Erixitl repitió la presentación en lengua payita, mientras Daggrande miraba a Halloran con las cejas enarcadas.

—Son mis guerreros —explicó Hal, con la sombra de una sonrisa—, y nuestros flamantes aliados en la marcha hacia los Rostros Gemelos.

De las crónicas de Coton:

A medida que nuestro número aumenta y nuestra marcha progresa hacia la cita con el dios.

Constituimos una colorida columna, mientras avanzamos por los oscuros senderos del bosque. Un millar de enanos del desierto, que desconocen la selva y que sienten curiosidad y sorpresa por sus paisajes, olores y sonidos, encabezan la marcha. Con ellos, en animada conversación con sus jefes, camina Daggrande. el enano legionario.

En el centro, tenemos a cinco humanos; seis, si contamos el que vive en el vientre de Erixitl. Con nosotros camina el gran caballo de guerra,
Tormenta
. La criatura es una maravilla para todos los mazticas, porque la mayoría de nosotros nunca hemos visto a un animal tan grande, y ninguno conoce a otro tan útil.

Y ahora nuestra columna es seguida por más guerreros, centenares de pequeños arqueros que han jurado obediencia a Halloran porque él responde a la descripción de su profecía. Dicen que es un milagro, y, si bien yo sé que fue su magia la que «convirtió la noche en día» y lo transformó en «un gigante, incluso entre la Gente Grande», no soy quién para discutir la explicación milagrosa.

Ahora pasamos por un terreno ondulado al oeste de las altas montañas cubiertas de bosques. A pesar de que, sin duda, nos aguardan nuevas aventuras en nuestro camino, no puedo evitar tener el convencimiento de que nuestra marcha hacia Payit tiene un impulso incontenible.

15
Una montaña por bastión

La cumbre del estrecho paso se destacaba como un angosto cuello de botella en el escarpado macizo que los itzas conocían con el nombre de Cresta Verde, la cadena que marcaba la frontera del Lejano Payit.
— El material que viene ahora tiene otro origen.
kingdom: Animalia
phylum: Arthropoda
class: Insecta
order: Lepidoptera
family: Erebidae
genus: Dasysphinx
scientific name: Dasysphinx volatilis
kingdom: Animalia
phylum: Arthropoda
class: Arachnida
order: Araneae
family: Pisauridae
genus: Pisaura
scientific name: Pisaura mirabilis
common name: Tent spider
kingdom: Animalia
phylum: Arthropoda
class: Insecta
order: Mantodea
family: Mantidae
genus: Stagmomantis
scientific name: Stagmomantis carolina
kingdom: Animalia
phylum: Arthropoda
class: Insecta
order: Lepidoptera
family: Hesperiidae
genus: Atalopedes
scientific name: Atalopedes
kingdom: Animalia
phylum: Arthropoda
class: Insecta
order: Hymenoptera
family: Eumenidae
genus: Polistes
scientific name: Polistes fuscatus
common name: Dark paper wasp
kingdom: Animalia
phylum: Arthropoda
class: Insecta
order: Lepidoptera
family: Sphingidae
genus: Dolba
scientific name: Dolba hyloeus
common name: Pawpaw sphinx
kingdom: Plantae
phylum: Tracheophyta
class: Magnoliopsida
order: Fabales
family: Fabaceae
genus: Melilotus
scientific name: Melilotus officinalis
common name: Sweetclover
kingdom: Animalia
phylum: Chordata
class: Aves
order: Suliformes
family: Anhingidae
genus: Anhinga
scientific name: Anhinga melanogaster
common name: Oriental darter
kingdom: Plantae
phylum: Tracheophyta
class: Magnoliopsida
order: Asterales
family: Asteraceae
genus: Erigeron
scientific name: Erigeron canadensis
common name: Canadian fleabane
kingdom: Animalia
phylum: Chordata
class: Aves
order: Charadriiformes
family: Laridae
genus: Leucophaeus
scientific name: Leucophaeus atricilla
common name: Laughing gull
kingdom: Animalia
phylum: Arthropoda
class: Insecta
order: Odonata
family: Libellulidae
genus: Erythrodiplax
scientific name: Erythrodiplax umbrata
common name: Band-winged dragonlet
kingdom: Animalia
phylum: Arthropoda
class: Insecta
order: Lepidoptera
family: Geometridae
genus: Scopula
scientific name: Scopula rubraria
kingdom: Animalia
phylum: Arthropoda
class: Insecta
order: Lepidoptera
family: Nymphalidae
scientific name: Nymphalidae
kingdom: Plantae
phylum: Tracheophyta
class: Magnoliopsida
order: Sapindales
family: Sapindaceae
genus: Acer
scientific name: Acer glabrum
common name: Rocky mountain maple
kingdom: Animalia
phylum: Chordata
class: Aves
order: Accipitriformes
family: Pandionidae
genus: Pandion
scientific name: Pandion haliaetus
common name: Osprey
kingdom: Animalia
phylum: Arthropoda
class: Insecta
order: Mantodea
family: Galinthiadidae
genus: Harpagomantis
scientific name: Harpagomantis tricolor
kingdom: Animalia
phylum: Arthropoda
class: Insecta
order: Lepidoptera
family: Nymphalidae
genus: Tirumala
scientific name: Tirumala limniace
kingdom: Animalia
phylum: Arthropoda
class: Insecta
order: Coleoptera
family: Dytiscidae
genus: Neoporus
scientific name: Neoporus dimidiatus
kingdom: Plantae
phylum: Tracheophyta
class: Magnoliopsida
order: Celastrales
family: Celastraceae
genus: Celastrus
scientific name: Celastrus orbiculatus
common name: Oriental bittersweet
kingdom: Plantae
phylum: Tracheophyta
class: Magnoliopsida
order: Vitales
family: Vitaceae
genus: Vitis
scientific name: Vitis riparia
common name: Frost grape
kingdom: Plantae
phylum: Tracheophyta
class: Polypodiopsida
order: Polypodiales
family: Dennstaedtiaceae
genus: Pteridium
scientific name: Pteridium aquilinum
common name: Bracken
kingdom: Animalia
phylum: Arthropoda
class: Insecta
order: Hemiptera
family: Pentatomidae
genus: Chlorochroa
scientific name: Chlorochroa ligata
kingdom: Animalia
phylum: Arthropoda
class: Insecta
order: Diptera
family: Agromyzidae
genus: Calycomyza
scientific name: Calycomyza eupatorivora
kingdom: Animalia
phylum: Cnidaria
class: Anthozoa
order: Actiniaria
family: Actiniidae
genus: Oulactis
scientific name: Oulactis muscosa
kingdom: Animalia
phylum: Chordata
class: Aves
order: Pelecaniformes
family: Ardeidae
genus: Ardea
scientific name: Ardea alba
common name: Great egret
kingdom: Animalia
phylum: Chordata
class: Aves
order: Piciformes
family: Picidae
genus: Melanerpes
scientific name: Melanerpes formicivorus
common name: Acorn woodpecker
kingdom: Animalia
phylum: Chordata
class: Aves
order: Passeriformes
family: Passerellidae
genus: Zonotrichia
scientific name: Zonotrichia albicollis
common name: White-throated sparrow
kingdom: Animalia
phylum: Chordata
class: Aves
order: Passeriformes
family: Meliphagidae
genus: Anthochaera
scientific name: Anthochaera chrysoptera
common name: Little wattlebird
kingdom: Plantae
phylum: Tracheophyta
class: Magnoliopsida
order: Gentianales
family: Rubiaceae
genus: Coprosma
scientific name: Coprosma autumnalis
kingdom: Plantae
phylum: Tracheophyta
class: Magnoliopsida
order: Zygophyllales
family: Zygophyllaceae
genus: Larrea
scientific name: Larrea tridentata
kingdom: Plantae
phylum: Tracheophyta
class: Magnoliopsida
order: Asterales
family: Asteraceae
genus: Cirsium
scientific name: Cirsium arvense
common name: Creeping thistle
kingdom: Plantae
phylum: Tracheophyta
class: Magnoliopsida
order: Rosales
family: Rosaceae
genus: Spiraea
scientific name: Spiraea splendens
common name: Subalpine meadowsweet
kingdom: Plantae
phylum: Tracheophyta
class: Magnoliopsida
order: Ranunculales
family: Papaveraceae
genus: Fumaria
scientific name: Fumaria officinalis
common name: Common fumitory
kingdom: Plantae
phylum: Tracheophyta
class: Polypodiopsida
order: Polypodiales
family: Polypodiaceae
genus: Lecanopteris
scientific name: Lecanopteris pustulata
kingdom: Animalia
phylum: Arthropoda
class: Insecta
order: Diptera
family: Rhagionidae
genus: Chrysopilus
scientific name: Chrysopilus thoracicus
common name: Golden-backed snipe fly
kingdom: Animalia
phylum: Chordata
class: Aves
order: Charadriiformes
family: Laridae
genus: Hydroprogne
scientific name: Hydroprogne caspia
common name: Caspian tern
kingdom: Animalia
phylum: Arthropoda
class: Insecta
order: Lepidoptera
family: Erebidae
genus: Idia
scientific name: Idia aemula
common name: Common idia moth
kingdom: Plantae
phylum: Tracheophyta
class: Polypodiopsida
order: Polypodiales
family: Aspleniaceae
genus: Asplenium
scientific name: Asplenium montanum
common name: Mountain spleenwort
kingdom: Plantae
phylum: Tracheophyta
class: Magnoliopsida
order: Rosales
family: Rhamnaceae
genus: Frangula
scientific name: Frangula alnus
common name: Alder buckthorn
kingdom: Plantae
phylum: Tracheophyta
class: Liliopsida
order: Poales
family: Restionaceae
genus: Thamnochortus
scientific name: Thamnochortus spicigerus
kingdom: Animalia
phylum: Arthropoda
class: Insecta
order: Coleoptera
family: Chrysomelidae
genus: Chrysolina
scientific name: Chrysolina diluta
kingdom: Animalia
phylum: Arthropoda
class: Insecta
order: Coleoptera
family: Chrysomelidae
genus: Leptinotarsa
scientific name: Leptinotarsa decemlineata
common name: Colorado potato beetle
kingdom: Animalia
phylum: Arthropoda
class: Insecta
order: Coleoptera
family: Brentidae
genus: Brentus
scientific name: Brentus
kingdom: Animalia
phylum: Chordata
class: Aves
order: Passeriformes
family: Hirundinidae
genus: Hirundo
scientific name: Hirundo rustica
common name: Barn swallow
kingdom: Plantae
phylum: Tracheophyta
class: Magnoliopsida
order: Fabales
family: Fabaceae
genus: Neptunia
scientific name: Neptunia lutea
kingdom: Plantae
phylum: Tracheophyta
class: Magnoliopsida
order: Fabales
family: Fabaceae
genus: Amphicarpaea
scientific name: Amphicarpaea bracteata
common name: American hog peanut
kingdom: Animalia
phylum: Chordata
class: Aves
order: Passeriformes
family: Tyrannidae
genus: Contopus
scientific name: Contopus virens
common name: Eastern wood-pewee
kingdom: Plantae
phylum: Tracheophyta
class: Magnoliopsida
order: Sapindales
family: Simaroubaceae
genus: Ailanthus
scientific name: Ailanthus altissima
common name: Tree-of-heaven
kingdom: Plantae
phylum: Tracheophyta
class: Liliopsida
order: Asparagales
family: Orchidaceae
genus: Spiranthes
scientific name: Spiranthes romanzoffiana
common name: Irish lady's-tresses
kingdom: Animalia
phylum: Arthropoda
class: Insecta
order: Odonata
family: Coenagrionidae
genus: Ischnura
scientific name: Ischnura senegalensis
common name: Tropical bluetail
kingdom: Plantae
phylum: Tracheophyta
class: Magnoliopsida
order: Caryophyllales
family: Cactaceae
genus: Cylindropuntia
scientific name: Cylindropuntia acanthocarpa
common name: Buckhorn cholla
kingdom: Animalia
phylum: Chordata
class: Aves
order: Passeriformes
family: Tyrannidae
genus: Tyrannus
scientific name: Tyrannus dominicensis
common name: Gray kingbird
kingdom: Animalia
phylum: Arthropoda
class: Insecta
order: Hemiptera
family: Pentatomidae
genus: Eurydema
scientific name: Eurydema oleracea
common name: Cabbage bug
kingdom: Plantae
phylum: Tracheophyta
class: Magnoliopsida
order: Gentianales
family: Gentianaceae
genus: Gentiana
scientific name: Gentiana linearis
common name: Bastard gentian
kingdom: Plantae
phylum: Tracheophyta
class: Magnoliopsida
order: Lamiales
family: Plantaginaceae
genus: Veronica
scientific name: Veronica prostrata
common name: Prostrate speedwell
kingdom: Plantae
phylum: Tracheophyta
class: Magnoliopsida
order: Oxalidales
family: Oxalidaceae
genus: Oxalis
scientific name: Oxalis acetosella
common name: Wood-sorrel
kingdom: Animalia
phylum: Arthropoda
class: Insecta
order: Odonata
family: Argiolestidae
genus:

Aquél era el lugar donde Gultec y los hombres de Tulom—Itzi pensaban sostener la batalla definitiva contra el ejército de hormigas que había arrasado sus ciudades y campos. Todos los que no participarían en el combate estaban ya en la banda occidental de las montañas, a la espera de saber cuál sería su destino.

Por el lado este de la sierra, sin apartarse de las huellas de los guerreros itzas hacia el paso en las alturas, el ejército de hormigas gigantes avanzaba, inexorable. Los enormes insectos devoraban y destruían todo lo que hallaban en su camino, como una ola maligna.

En todos los valles y laderas donde Gultec y sus tropas habían encontrado matorrales secos, los habían incendiado para crear una barrera de fuego. Pero el enemigo sencillamente rodeaba los obstáculos, y las pocas hormigas que morían carbonizadas eran apartadas por sus compañeras sin perder un segundo.

Las hormigas mantenían su acoso por los cañones más estrechos y las laderas más empinadas. Los humanos les llevaban ventaja, y descansaban por unos momentos en las abruptas alturas de la cordillera. Sin embargo, los monstruos y sus amos, las drarañas, sólo tenían que mirar hacia lo alto para ver la meta que se alzaba ante ellos.